Supplied records:
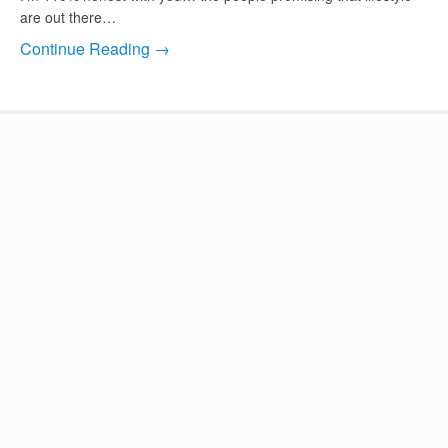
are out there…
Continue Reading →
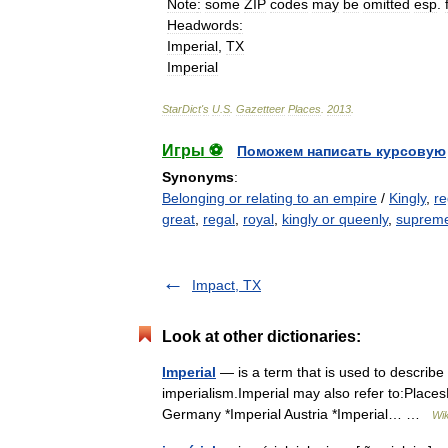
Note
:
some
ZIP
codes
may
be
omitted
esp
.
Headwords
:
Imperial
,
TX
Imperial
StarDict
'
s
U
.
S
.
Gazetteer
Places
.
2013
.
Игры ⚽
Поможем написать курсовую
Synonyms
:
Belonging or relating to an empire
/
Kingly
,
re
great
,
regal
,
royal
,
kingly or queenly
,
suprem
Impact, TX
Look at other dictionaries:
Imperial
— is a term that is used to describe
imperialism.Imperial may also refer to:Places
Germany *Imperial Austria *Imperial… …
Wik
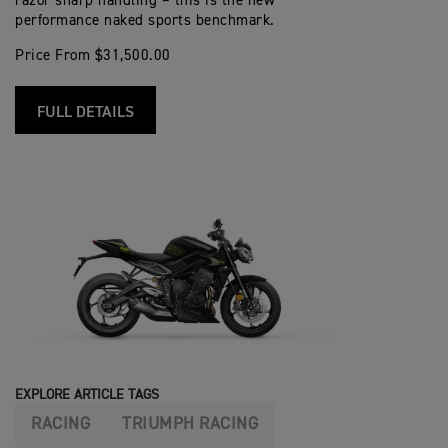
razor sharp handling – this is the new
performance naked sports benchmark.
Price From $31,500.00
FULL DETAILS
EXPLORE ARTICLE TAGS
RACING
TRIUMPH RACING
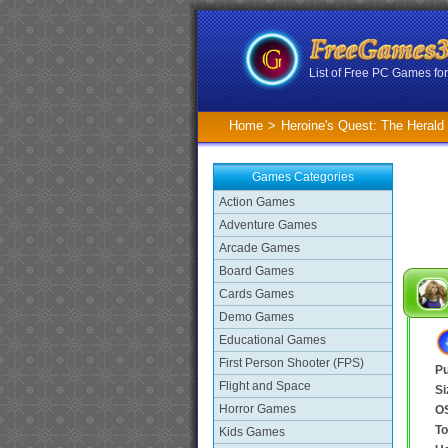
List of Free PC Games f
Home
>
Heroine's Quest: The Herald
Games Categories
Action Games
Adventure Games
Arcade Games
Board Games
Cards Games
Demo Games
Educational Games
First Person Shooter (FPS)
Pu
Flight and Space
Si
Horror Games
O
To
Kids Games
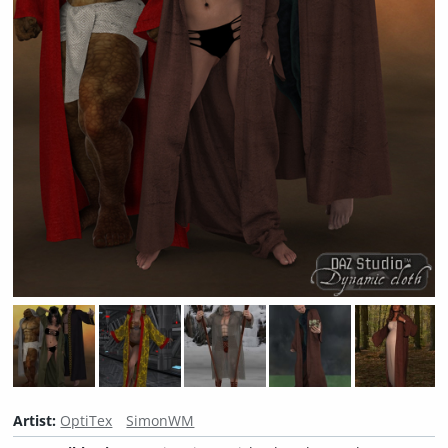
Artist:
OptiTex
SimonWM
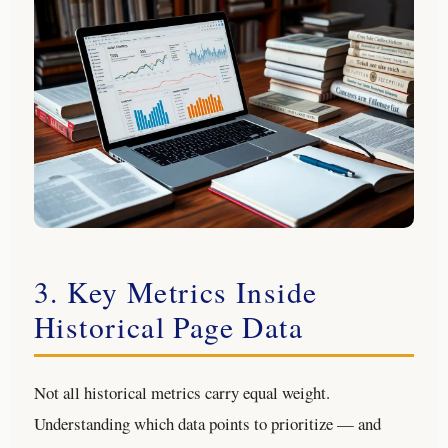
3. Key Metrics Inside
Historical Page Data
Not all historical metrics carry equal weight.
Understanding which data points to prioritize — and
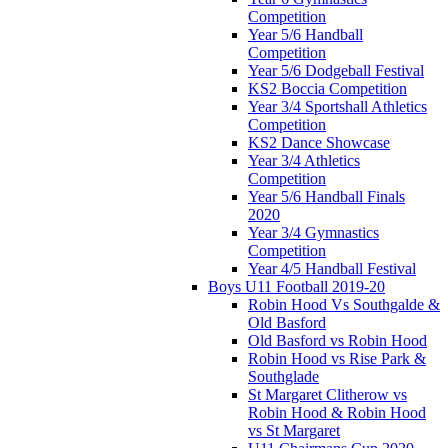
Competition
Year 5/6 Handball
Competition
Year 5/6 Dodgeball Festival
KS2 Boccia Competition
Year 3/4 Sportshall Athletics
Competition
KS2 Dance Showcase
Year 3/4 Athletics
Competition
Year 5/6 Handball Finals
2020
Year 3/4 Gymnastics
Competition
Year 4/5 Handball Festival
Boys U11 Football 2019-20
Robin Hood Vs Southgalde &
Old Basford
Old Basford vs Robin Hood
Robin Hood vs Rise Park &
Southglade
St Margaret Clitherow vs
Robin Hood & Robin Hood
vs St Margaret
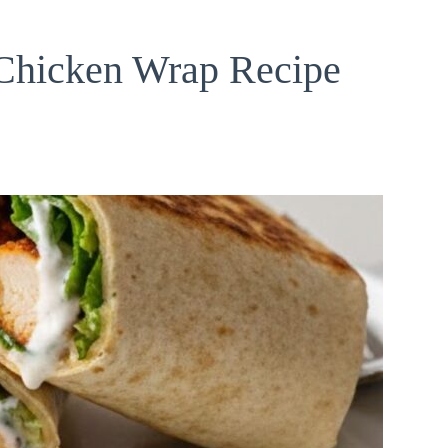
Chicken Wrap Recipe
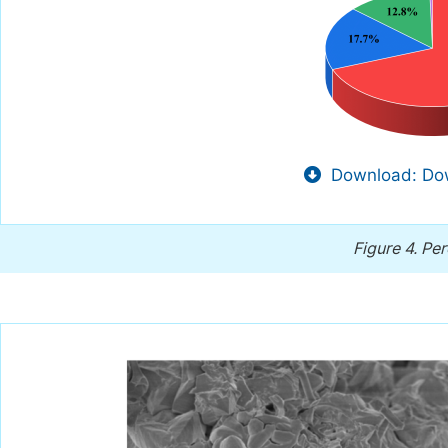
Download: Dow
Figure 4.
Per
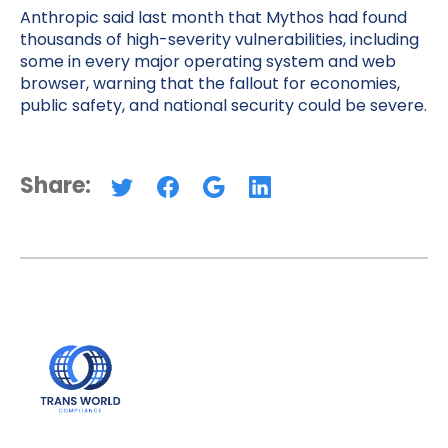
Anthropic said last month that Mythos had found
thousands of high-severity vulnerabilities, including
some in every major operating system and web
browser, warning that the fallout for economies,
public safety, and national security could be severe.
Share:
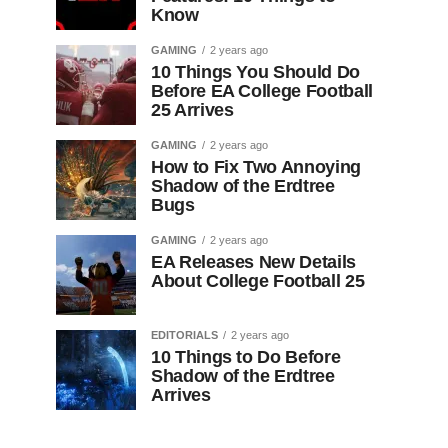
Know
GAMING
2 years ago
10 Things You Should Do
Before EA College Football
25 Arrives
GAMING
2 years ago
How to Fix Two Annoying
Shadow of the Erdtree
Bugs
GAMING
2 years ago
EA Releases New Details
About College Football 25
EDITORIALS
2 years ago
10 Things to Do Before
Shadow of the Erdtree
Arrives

Directive:
Lines in the data that hold "Festival" must be located and copied.

Task solution:
Year 5/6 Dodgeball Festival
Year 4/5 Handball Festival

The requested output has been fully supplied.